▶ [Directions] Reproduce the records below exactly as they appear, omitting any pictures they contain.

[[ Provided information open ]]

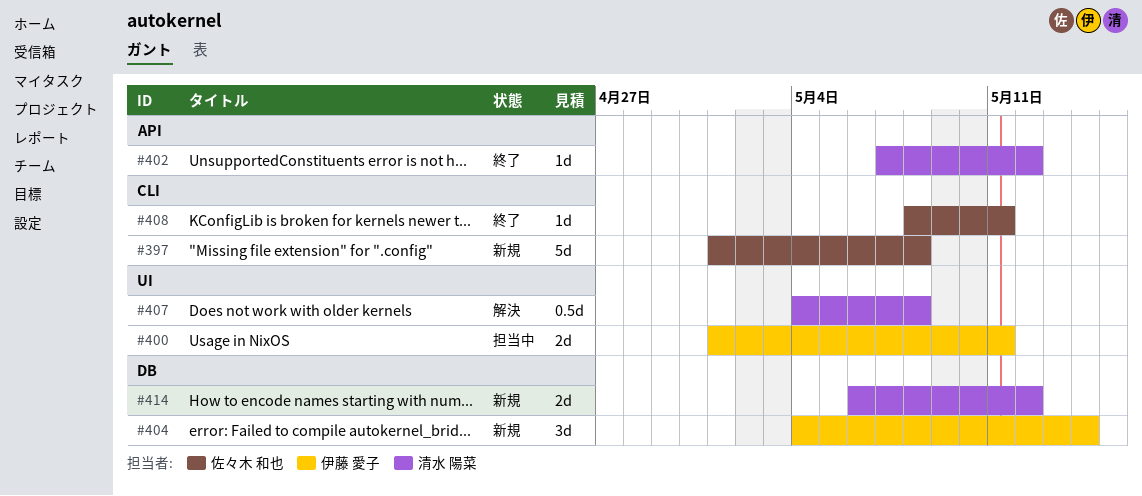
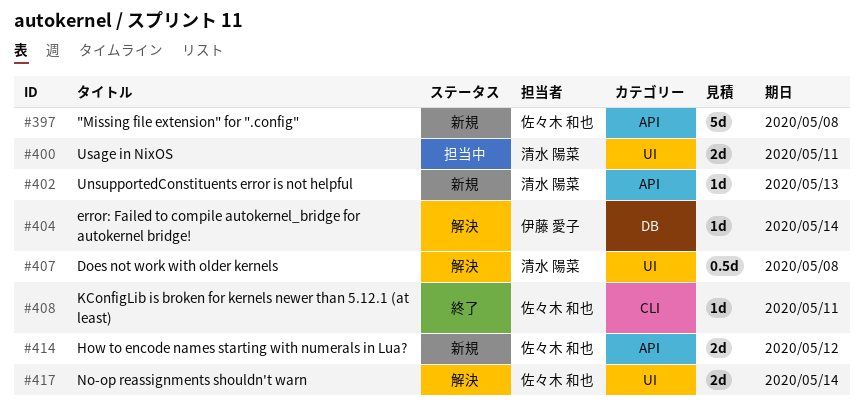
#397, label: CLI -> API
#400, owner: 伊藤 愛子 -> 清水 陽菜
#402, status: 終了 -> 新規
#402, due: May 12 -> May 13
#404, status: 新規 -> 解決
#404, estimate: 3d -> 1d
#414, owner: 清水 陽菜 -> 佐々木 和也
#414, label: DB -> API
#417: none -> present

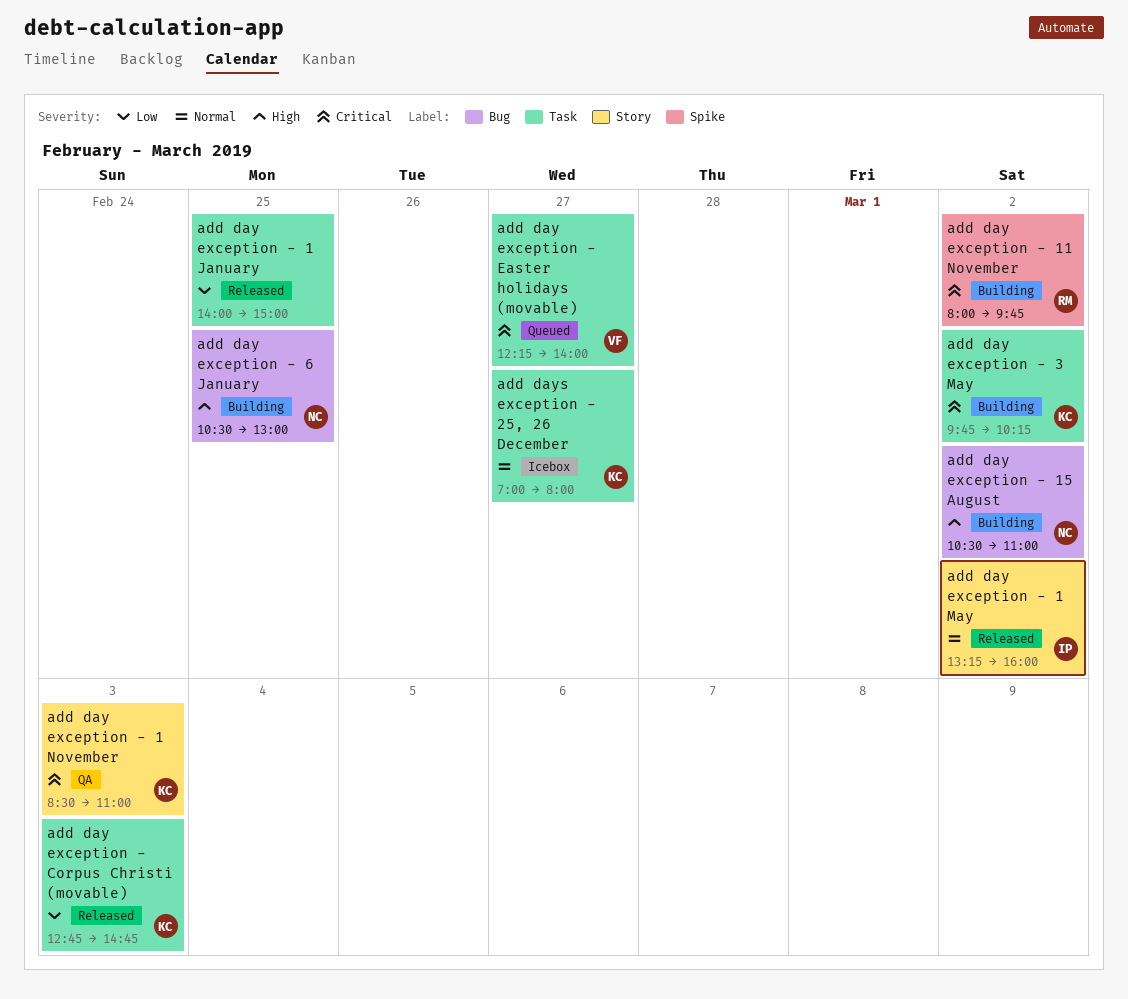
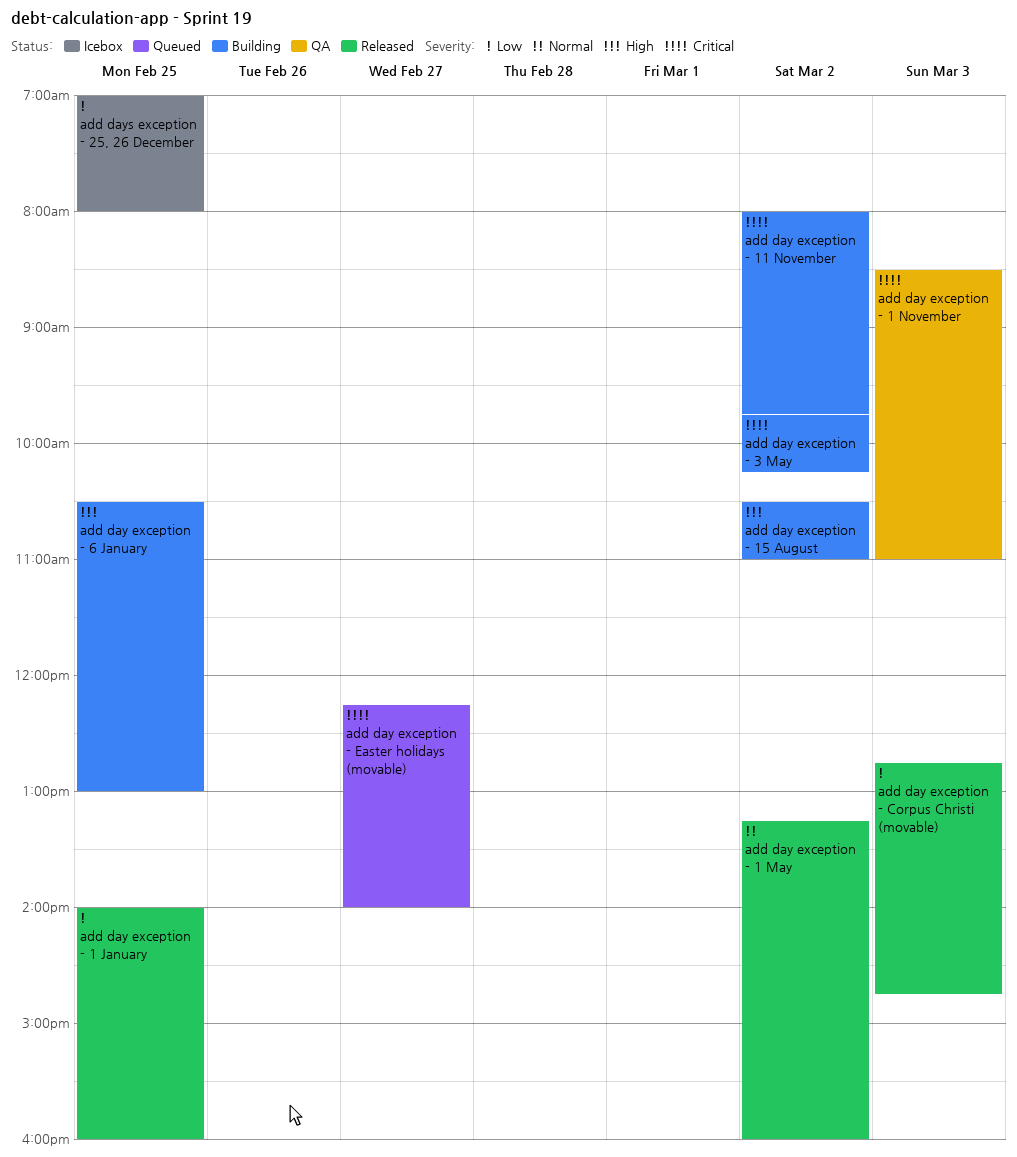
add day exception - 1 January, ends: 15:00 -> 16:00
add days exception - 25, 26 December, priority: Normal -> Low
add days exception - 25, 26 December, day: Feb 27 -> Feb 25

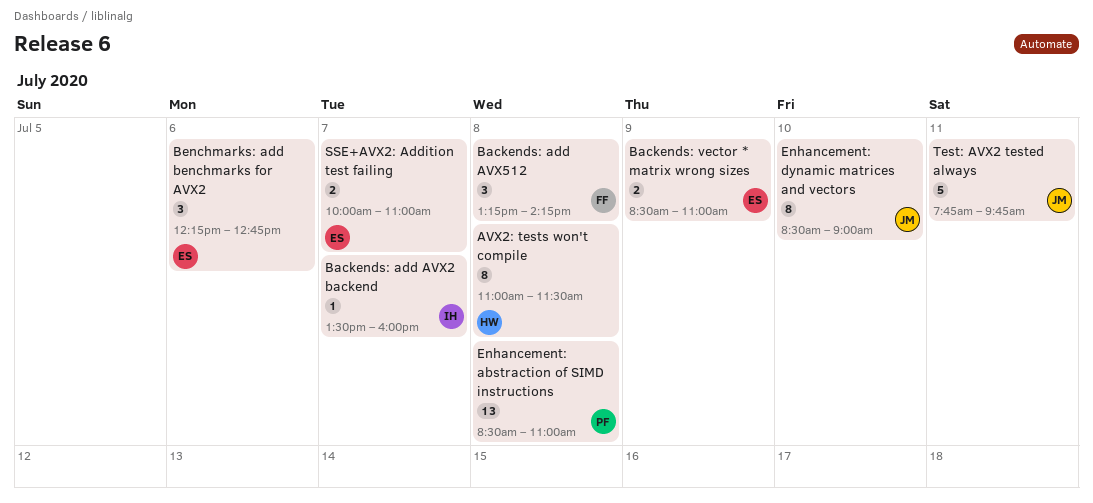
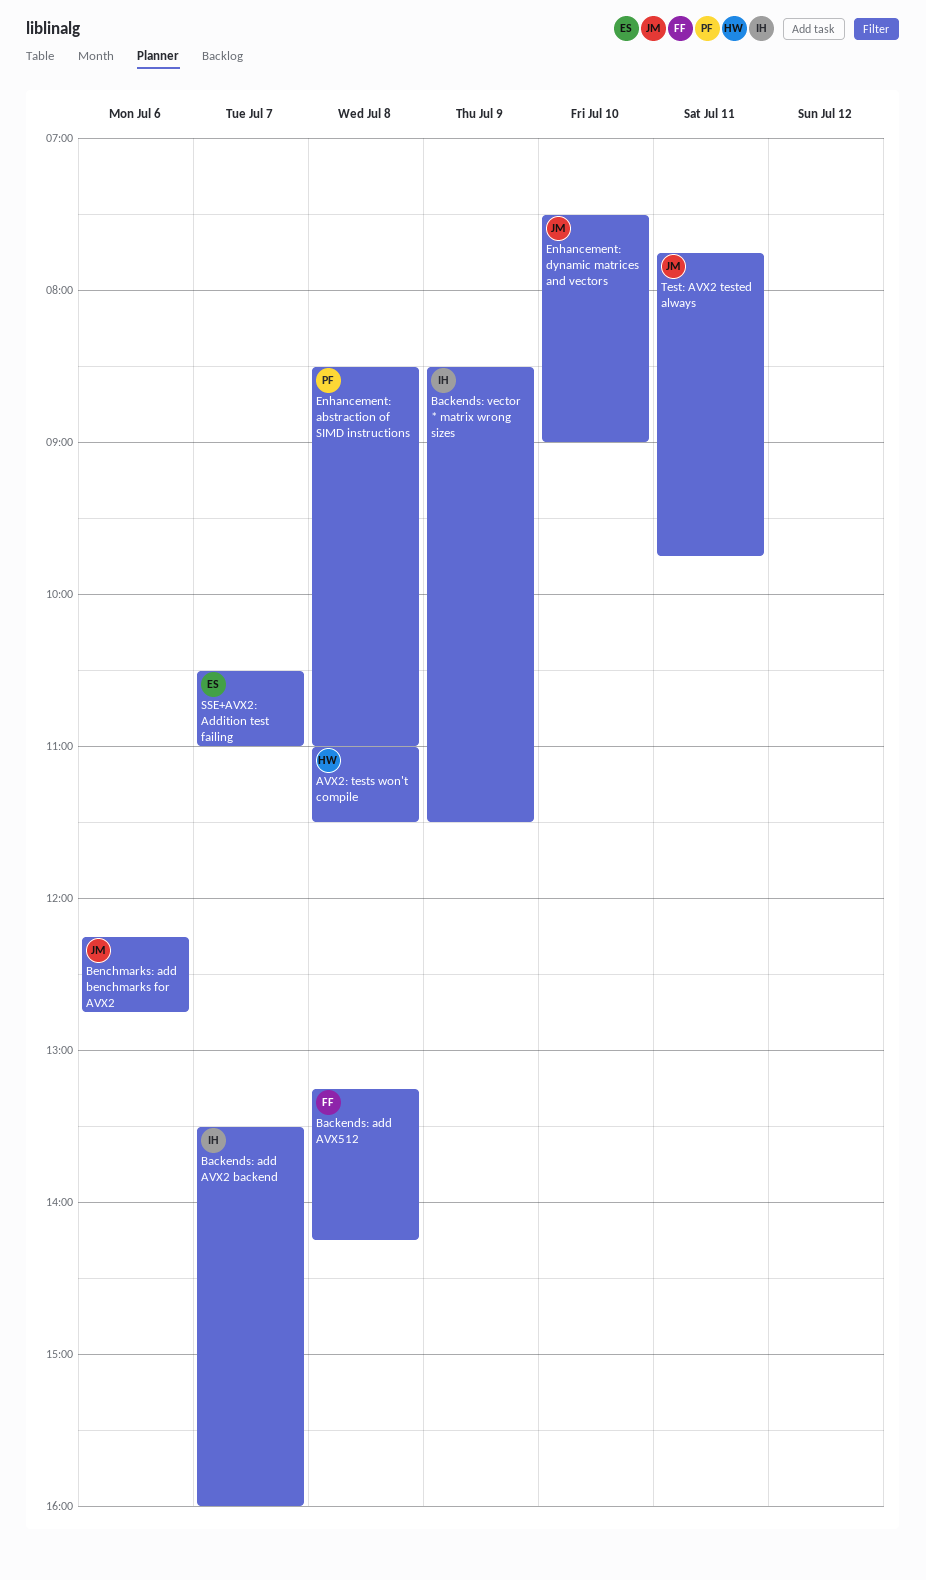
Backends: vector * matrix wrong sizes, owner: ES -> IH
Backends: vector * matrix wrong sizes, ends: 11:00 -> 11:30
Benchmarks: add benchmarks for AVX2, owner: ES -> JM
Enhancement: dynamic matrices and vectors, begins: 08:30 -> 07:30
SSE+AVX2: Addition test failing, begins: 10:00 -> 10:30

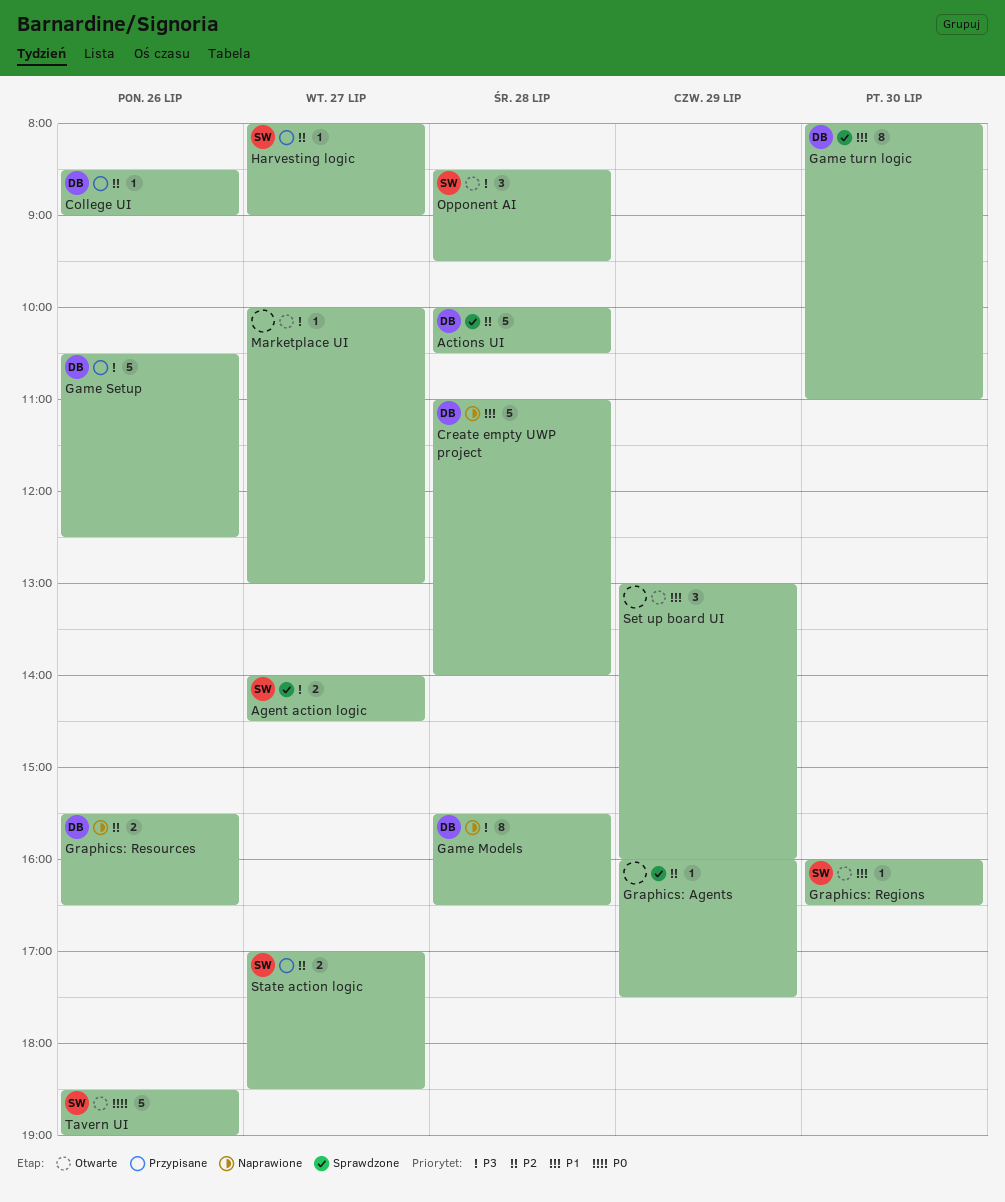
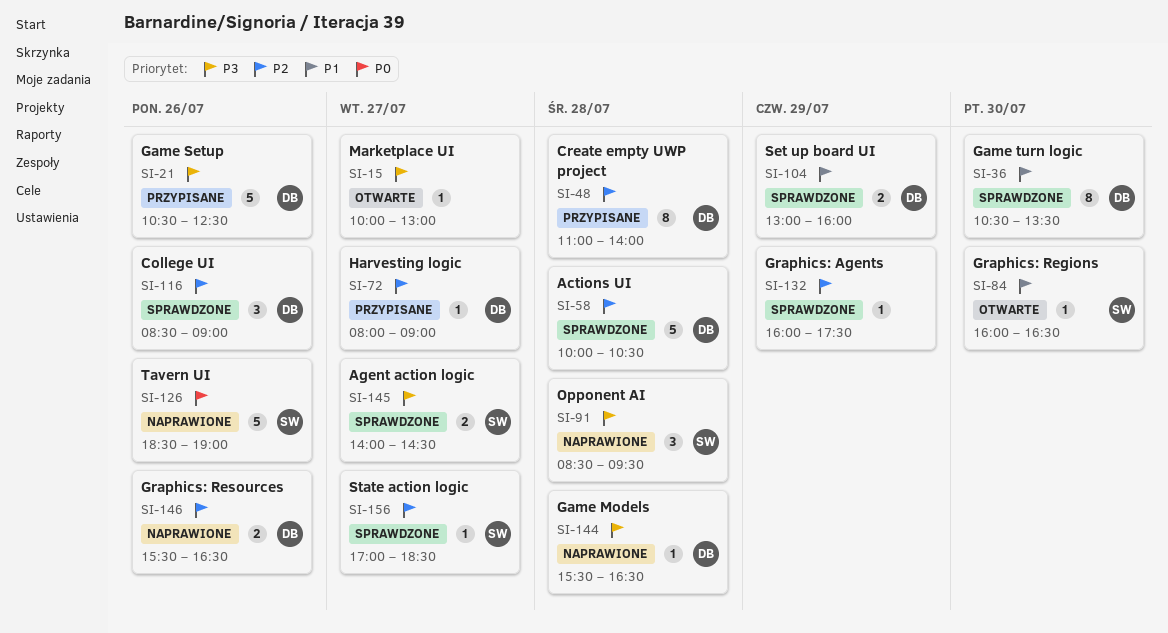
College UI, status: Przypisane -> Sprawdzone
College UI, estimate: 1 -> 3
Create empty UWP project, status: Naprawione -> Przypisane
Create empty UWP project, priority: P1 -> P2
Create empty UWP project, estimate: 5 -> 8
Game Models, estimate: 8 -> 1
Game turn logic, begins: 08:00 -> 10:30
Game turn logic, ends: 11:00 -> 13:30
Harvesting logic, owner: SW -> DB
Opponent AI, status: Otwarte -> Naprawione
Set up board UI, status: Otwarte -> Sprawdzone
Set up board UI, owner: none -> DB
Set up board UI, estimate: 3 -> 2
State action logic, status: Przypisane -> Sprawdzone
State action logic, estimate: 2 -> 1
Tavern UI, status: Otwarte -> Naprawione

[[ Provided information closed ]]

▶ [Reply to the task]
#397, label: CLI -> API
#400, owner: 伊藤 愛子 -> 清水 陽菜
#402, status: 終了 -> 新規
#402, due: May 12 -> May 13
#404, status: 新規 -> 解決
#404, estimate: 3d -> 1d
#414, owner: 清水 陽菜 -> 佐々木 和也
#414, label: DB -> API
#417: none -> present

add day exception - 1 January, ends: 15:00 -> 16:00
add days exception - 25, 26 December, priority: Normal -> Low
add days exception - 25, 26 December, day: Feb 27 -> Feb 25

Backends: vector * matrix wrong sizes, owner: ES -> IH
Backends: vector * matrix wrong sizes, ends: 11:00 -> 11:30
Benchmarks: add benchmarks for AVX2, owner: ES -> JM
Enhancement: dynamic matrices and vectors, begins: 08:30 -> 07:30
SSE+AVX2: Addition test failing, begins: 10:00 -> 10:30

College UI, status: Przypisane -> Sprawdzone
College UI, estimate: 1 -> 3
Create empty UWP project, status: Naprawione -> Przypisane
Create empty UWP project, priority: P1 -> P2
Create empty UWP project, estimate: 5 -> 8
Game Models, estimate: 8 -> 1
Game turn logic, begins: 08:00 -> 10:30
Game turn logic, ends: 11:00 -> 13:30
Harvesting logic, owner: SW -> DB
Opponent AI, status: Otwarte -> Naprawione
Set up board UI, status: Otwarte -> Sprawdzone
Set up board UI, owner: none -> DB
Set up board UI, estimate: 3 -> 2
State action logic, status: Przypisane -> Sprawdzone
State action logic, estimate: 2 -> 1
Tavern UI, status: Otwarte -> Naprawione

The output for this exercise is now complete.